Ob mit diesen Betrag tatsächlich ein Viertel des jährlichen Nettoeinkommens abgeschöpft werde, müsse geklärt werden, betont Biesenbach. Hintergrund: Neben dem Gehalt als Fußballspieler bei Borussia Dortmund dürfte Reus noch erhebliche Werbeeinnahmen erzielt haben, die bei der Strafbefehlsbemessung unberücksichtigt geblieben sein dürften.

Obwohl der 25-Jährige zugab, mehr als fünf Jahre ohne Führerschein gefahren zu sein und bei einer Polizeikontrolle einen fingierten Führerschein vorgelegt haben soll, wurden lediglich sechs Fälle wegen Geschwindigkeitsüberschreitung beim Strafmaß zugrunde gelegt.

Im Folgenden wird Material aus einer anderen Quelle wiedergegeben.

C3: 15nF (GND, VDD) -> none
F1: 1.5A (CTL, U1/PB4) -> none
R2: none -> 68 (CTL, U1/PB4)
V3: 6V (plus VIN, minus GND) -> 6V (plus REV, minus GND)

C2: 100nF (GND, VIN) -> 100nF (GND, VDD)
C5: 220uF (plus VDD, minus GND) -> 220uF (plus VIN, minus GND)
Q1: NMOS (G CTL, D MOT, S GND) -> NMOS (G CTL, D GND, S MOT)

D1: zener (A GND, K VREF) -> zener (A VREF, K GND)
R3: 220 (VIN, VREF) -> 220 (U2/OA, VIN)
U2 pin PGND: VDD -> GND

Dabei sieht das Straßenverkehrsgesetz vor, dass unerlaubtes Führen von Fahrzeugen mit einer Freiheitsstrafe bis zu einem Jahr oder Geldstrafe bis zu 180 Tagessätzen sanktioniert werden kann. Für die Dortmunder Staatsanwalt erschien bereits die Hälfte des möglichen Strafrahmens hingegen als „schuld- und strafangemessen".

Mit der Initiative Biesenbachs dürfte jetzt auch geprüft werden, wie die Vorlage eines imitierten Führerscheins zu werten ist. Denn die Vorlage eines illegalen Dokuments könnte als weitere Belastung für Reus gewertet werden, die bisher unberücksichtigt geblieben ist.

Bereits im vergangenen Jahr war der Justiz unterstellt worden, bei Fehlverhalten des Duisburger Alt-Oberbürgermeisters Josef Krings (SPD) lasch gehandelt zu haben. Trotz zahlreicher Verkehrsverstöße war der Sozialdemokrat glimpflich behandelt worden.